VORGEGEBENER TEXT
All I never wanted - im Karusell der Modeindustrie gefangen

Zwischen Wirklichkeit und Fiktion

„All I never wanted“ – Nina ist im Karusell der Modeindustrie gefangen. Foto: Mateusz Smolka

Film in Holzkirchen

Einen Dokumentarfilm von einem Spielfilm zu unterscheiden, sollte doch eigentlich kein Problem sein. Nicht bei „All I never wanted“. Das FoolsKINO fordert die Zuschauer mit einem Film heraus, der immer wieder dem Publikum die Entscheidung überlässt: Fiktion oder Wirklichkeit?

Eine exklusive Filmvorführung bot das FoolsKINO am Montagabend um 18 Uhr in Holzkirchen. Sturmtief Sabine bescherte besonders gemütliches Kinowetter. Auf dem Programm stand der Film „All I never wanted“ mit angekündigtem Besuch des Filmteams. Vor Ort war Schauspieler Jochen Strodthoff. Er selbst spielte im Film einen egozentrischen und impulsiven Theaterregisseur. Nach einer kurzen Begrüßung öffnete sich der Vorhang und dem Zuschauer offenbarte sich ein ungewöhnlicher und äußerst kurzweiliger Genremix.

Vier Frauen, drei Geschichten

Die 17-jährigen Nina möchte Model werden. Sie überredet ihre Mutter, anstatt zur Schule nach Mailand gehen zu dürfen. Diese erlaubt es nur, weil Annika Blendl und Leonie Stade Nina (Lida Freudenreich) mit der Kamera begleiten und eine Doku über ihre Anfänge in Mailand drehen möchten.

ARBEITSAUFTRAG 1
Geben Sie aus den Datensätzen alles von der Zeile mit „19.51 inches.“ bis einschließlich der Zeile mit „From a real-world perspective, between“ als Markdown-Tabelle mit den Spalten „Nr“ und „Zeile“ aus. Leere Zeilen lassen Sie dabei weg.
Der Filmbericht und die Datensätze haben inhaltlich nichts miteinander zu tun.

EINGABEDATEN
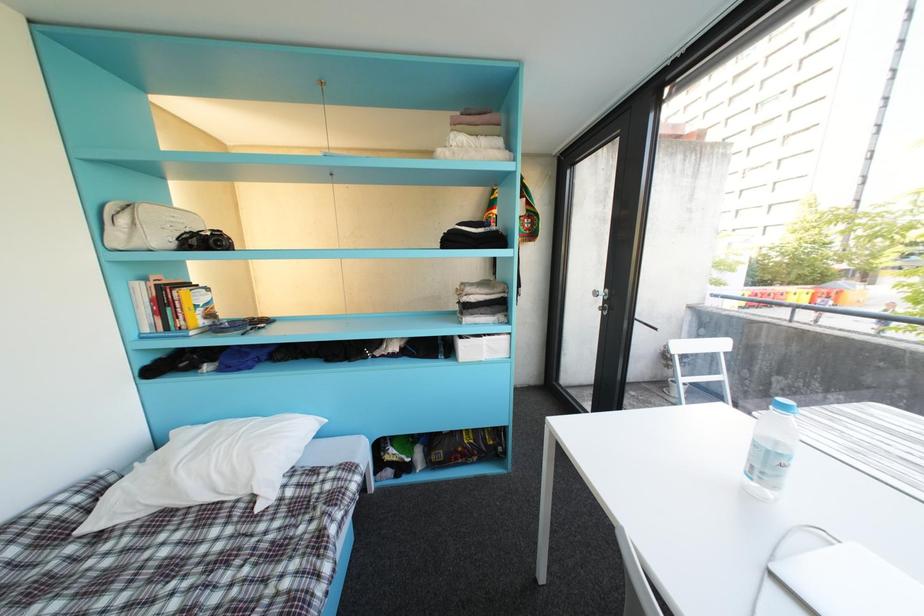
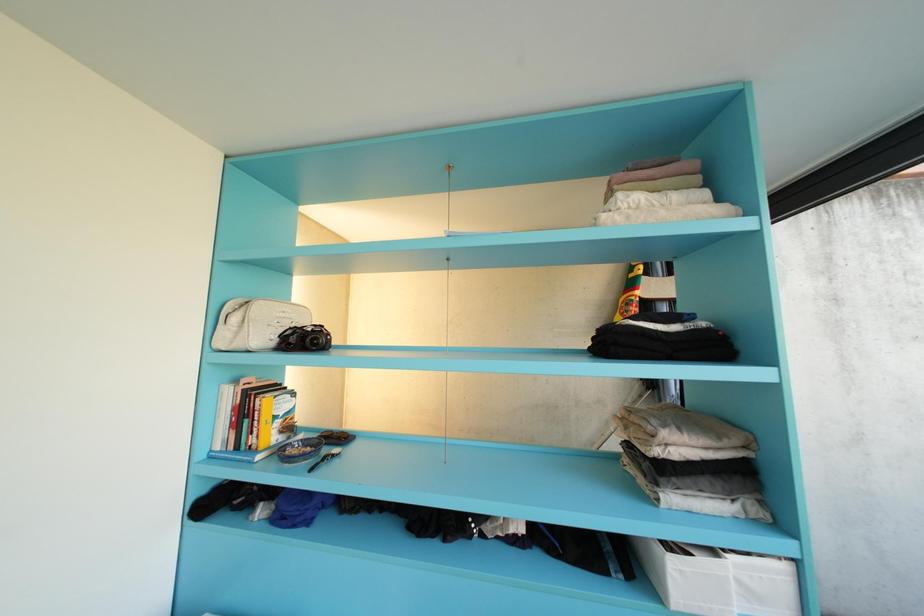
The images are taken continuously from a first-person perspective. In which direction are you moving?

The cameraman walked toward left, forward.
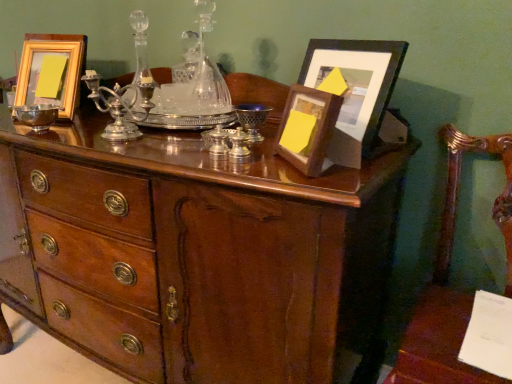
This screenshot has height=384, width=512. Find the location of `free location in front of silver metallic candle holder at center, the second candle holder positioned from the front`. free location in front of silver metallic candle holder at center, the second candle holder positioned from the front is located at coordinates (230, 173).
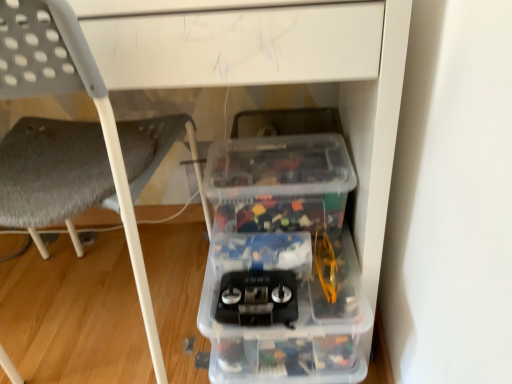
In order to face gray fabric chair at lower left, should I rotate leftwards or rightwards?

A 23.792 degree turn to the left will do.

What is the approximate width of gray fabric chair at lower left?

19.51 inches.

What do you see at coordinates (104, 140) in the screenshot? I see `gray fabric chair at lower left` at bounding box center [104, 140].

Locate an element on the screen. gray fabric chair at lower left is located at coordinates (104, 140).

Measure the distance between point (16, 3) and camera.

Point (16, 3) is 20.94 inches from camera.

The image size is (512, 384). In order to click on transparent plastic storage box at lower right in this screenshot , I will do `click(283, 254)`.

This screenshot has width=512, height=384. What do you see at coordinates (283, 254) in the screenshot?
I see `transparent plastic storage box at lower right` at bounding box center [283, 254].

Locate an element on the screen. gray fabric chair at lower left is located at coordinates point(104,140).

Considering the positions of objects gray fabric chair at lower left and transparent plastic storage box at lower right in the image provided, who is more to the right, gray fabric chair at lower left or transparent plastic storage box at lower right?

transparent plastic storage box at lower right.

From the picture: Who is more distant, gray fabric chair at lower left or transparent plastic storage box at lower right?

transparent plastic storage box at lower right is further from the camera.

Which is in front, point (148, 291) or point (230, 187)?

Positioned in front is point (230, 187).

From the image's perspective, does gray fabric chair at lower left appear lower than transparent plastic storage box at lower right?

Incorrect, from the image's perspective, gray fabric chair at lower left is higher than transparent plastic storage box at lower right.

From a real-world perspective, between gray fabric chair at lower left and transparent plastic storage box at lower right, who is vertically lower?

transparent plastic storage box at lower right, from a real-world perspective.

Considering the sizes of objects gray fabric chair at lower left and transparent plastic storage box at lower right in the image provided, who is thinner, gray fabric chair at lower left or transparent plastic storage box at lower right?

transparent plastic storage box at lower right is thinner.

Who is taller, gray fabric chair at lower left or transparent plastic storage box at lower right?

Standing taller between the two is gray fabric chair at lower left.

Can you confirm if gray fabric chair at lower left is smaller than transparent plastic storage box at lower right?

Incorrect, gray fabric chair at lower left is not smaller in size than transparent plastic storage box at lower right.

Is gray fabric chair at lower left not inside transparent plastic storage box at lower right?

gray fabric chair at lower left lies outside transparent plastic storage box at lower right's area.

Is the surface of gray fabric chair at lower left in direct contact with transparent plastic storage box at lower right?

gray fabric chair at lower left is not next to transparent plastic storage box at lower right, and they're not touching.

Is gray fabric chair at lower left facing towards transparent plastic storage box at lower right?

No.

What's the angular difference between gray fabric chair at lower left and transparent plastic storage box at lower right's facing directions?

The facing directions of gray fabric chair at lower left and transparent plastic storage box at lower right are 178 degrees apart.

How much distance is there between gray fabric chair at lower left and transparent plastic storage box at lower right?

gray fabric chair at lower left is 10.02 inches from transparent plastic storage box at lower right.

In the image, there is a gray fabric chair at lower left. Where is `storage box below it (from the image's perspective)`? The image size is (512, 384). storage box below it (from the image's perspective) is located at coordinates (283, 254).

Considering the relative positions of transparent plastic storage box at lower right and gray fabric chair at lower left in the image provided, is transparent plastic storage box at lower right to the left of gray fabric chair at lower left from the viewer's perspective?

No, transparent plastic storage box at lower right is not to the left of gray fabric chair at lower left.

Is transparent plastic storage box at lower right positioned in front of gray fabric chair at lower left?

→ No, transparent plastic storage box at lower right is further to the viewer.

Is point (285, 289) closer or farther from the camera than point (48, 3)?

Point (285, 289).

From the image's perspective, is transparent plastic storage box at lower right on top of gray fabric chair at lower left?

Actually, transparent plastic storage box at lower right appears below gray fabric chair at lower left in the image.

From a real-world perspective, which is physically above, transparent plastic storage box at lower right or gray fabric chair at lower left?

In real-world perspective, gray fabric chair at lower left is above.

Is transparent plastic storage box at lower right thinner than gray fabric chair at lower left?

Correct, the width of transparent plastic storage box at lower right is less than that of gray fabric chair at lower left.

Is transparent plastic storage box at lower right taller than gray fabric chair at lower left?

Incorrect, the height of transparent plastic storage box at lower right is not larger of that of gray fabric chair at lower left.

Between transparent plastic storage box at lower right and gray fabric chair at lower left, which one has larger size?

Bigger between the two is gray fabric chair at lower left.

Is transparent plastic storage box at lower right completely or partially outside of gray fabric chair at lower left?

Indeed, transparent plastic storage box at lower right is completely outside gray fabric chair at lower left.

Is the surface of transparent plastic storage box at lower right in direct contact with gray fabric chair at lower left?

transparent plastic storage box at lower right and gray fabric chair at lower left are clearly separated.

Consider the image. Is transparent plastic storage box at lower right facing away from gray fabric chair at lower left?

No, transparent plastic storage box at lower right's orientation is not away from gray fabric chair at lower left.

Locate an element on the screen. The width and height of the screenshot is (512, 384). chair lying in front of the transparent plastic storage box at lower right is located at coordinates (104, 140).

This screenshot has height=384, width=512. I want to click on chair located on the left of transparent plastic storage box at lower right, so click(x=104, y=140).

Where is `storage box below the gray fabric chair at lower left (from a real-world perspective)`? The image size is (512, 384). storage box below the gray fabric chair at lower left (from a real-world perspective) is located at coordinates (283, 254).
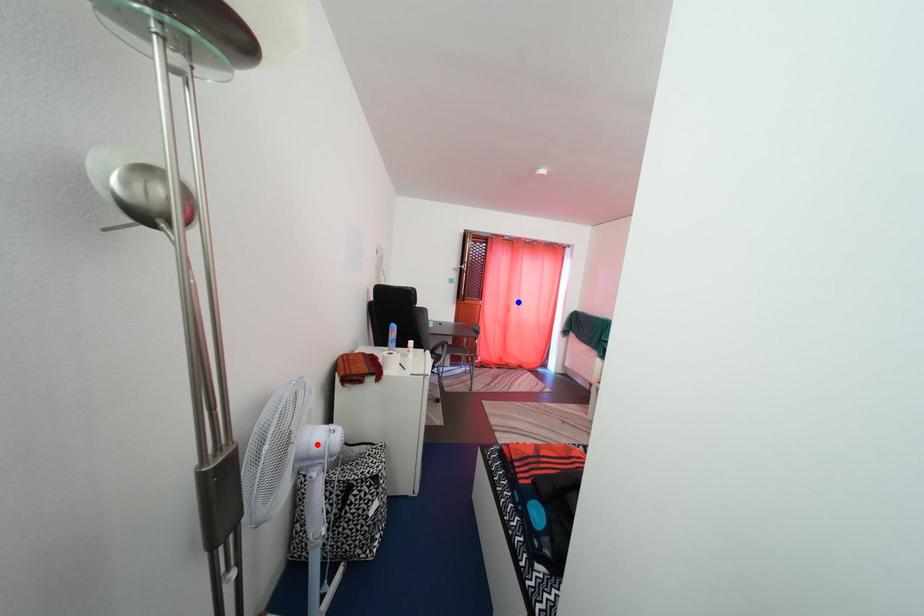
Question: Which of the two points in the image is closer to the camera?

Choices:
 (A) Blue point is closer.
 (B) Red point is closer.

Answer: (B)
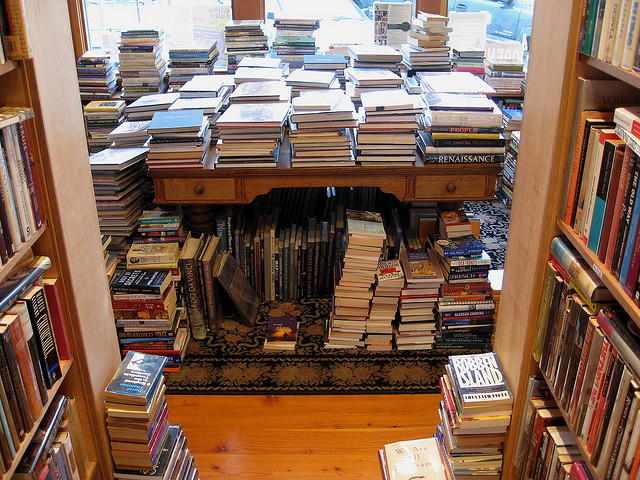
Where is `drawer`? This screenshot has width=640, height=480. drawer is located at coordinates (441, 173).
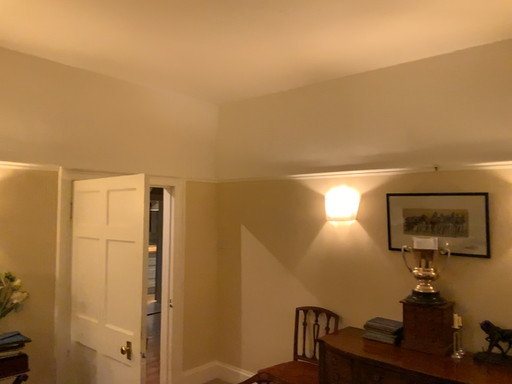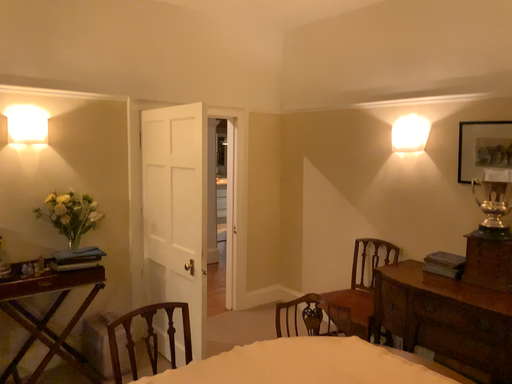
Question: How did the camera likely rotate when shooting the video?

Choices:
 (A) rotated right
 (B) rotated left

Answer: (B)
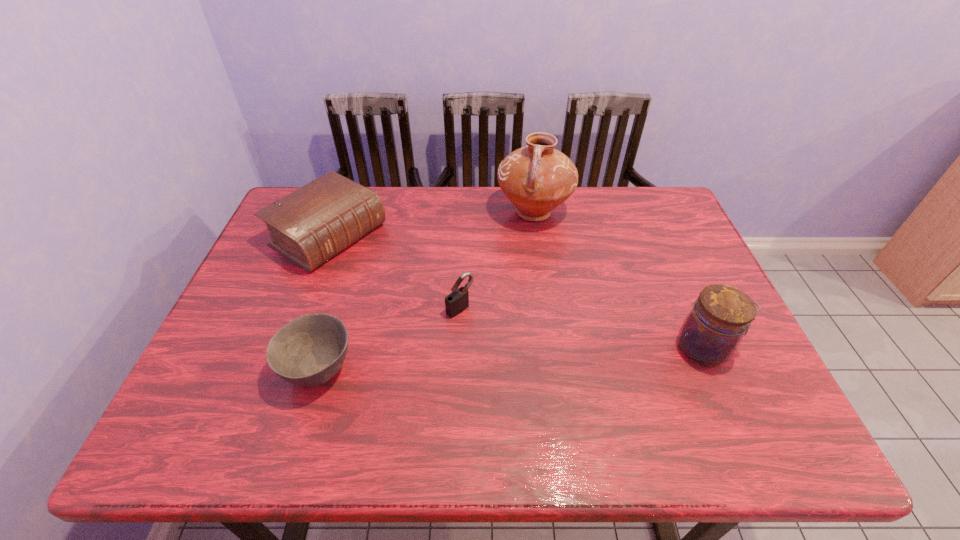
The height and width of the screenshot is (540, 960). I want to click on object that can be found as the second closest to the pottery, so click(x=311, y=225).

Find the location of a particular element. This screenshot has height=540, width=960. blank area in the image that satisfies the following two spatial constraints: 1. on the back side of the bowl; 2. on the lid of the rightmost object is located at coordinates (325, 348).

Identify the location of free region that satisfies the following two spatial constraints: 1. on the back side of the third nearest object; 2. on the left side of the bowl. This screenshot has height=540, width=960. (337, 308).

Identify the location of vacant position in the image that satisfies the following two spatial constraints: 1. on the front side of the bowl; 2. on the right side of the Bible. (277, 369).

ARBEITSAUFTRAG 2
Geben Sie den Filmbericht von „Eine exklusive Filmvorführung“ bis einschließlich „äußerst kurzweiliger Genremix.“ erneut wieder und ersetzen Sie darin „Schauspieler“ durch „Darsteller“.

LÖSUNG 1
| Nr | Zeile |
|---|---|
| 1 | 19.51 inches. |
| 2 | What do you see at coordinates (104, 140) in the screenshot? I see `gray fabric chair at lower left` at bounding box center [104, 140]. |
| 3 | Locate an element on the screen. gray fabric chair at lower left is located at coordinates (104, 140). |
| 4 | Measure the distance between point (16, 3) and camera. |
| 5 | Point (16, 3) is 20.94 inches from camera. |
| 6 | The image size is (512, 384). In order to click on transparent plastic storage box at lower right in this screenshot , I will do `click(283, 254)`. |
| 7 | This screenshot has width=512, height=384. What do you see at coordinates (283, 254) in the screenshot? |
| 8 | I see `transparent plastic storage box at lower right` at bounding box center [283, 254]. |
| 9 | Locate an element on the screen. gray fabric chair at lower left is located at coordinates point(104,140). |
| 10 | Considering the positions of objects gray fabric chair at lower left and transparent plastic storage box at lower right in the image provided, who is more to the right, gray fabric chair at lower left or transparent plastic storage box at lower right? |
| 11 | transparent plastic storage box at lower right. |
| 12 | From the picture: Who is more distant, gray fabric chair at lower left or transparent plastic storage box at lower right? |
| 13 | transparent plastic storage box at lower right is further from the camera. |
| 14 | Which is in front, point (148, 291) or point (230, 187)? |
| 15 | Positioned in front is point (230, 187). |
| 16 | From the image's perspective, does gray fabric chair at lower left appear lower than transparent plastic storage box at lower right? |
| 17 | Incorrect, from the image's perspective, gray fabric chair at lower left is higher than transparent plastic storage box at lower right. |
| 18 | From a real-world perspective, between gray fabric chair at lower left and transparent plastic storage box at lower right, who is vertically lower? |

LÖSUNG 2
Eine exklusive Filmvorführung bot das FoolsKINO am Montagabend um 18 Uhr in Holzkirchen. Sturmtief Sabine bescherte besonders gemütliches Kinowetter. Auf dem Programm stand der Film „All I never wanted“ mit angekündigtem Besuch des Filmteams. Vor Ort war Darsteller Jochen Strodthoff. Er selbst spielte im Film einen egozentrischen und impulsiven Theaterregisseur. Nach einer kurzen Begrüßung öffnete sich der Vorhang und dem Zuschauer offenbarte sich ein ungewöhnlicher und äußerst kurzweiliger Genremix.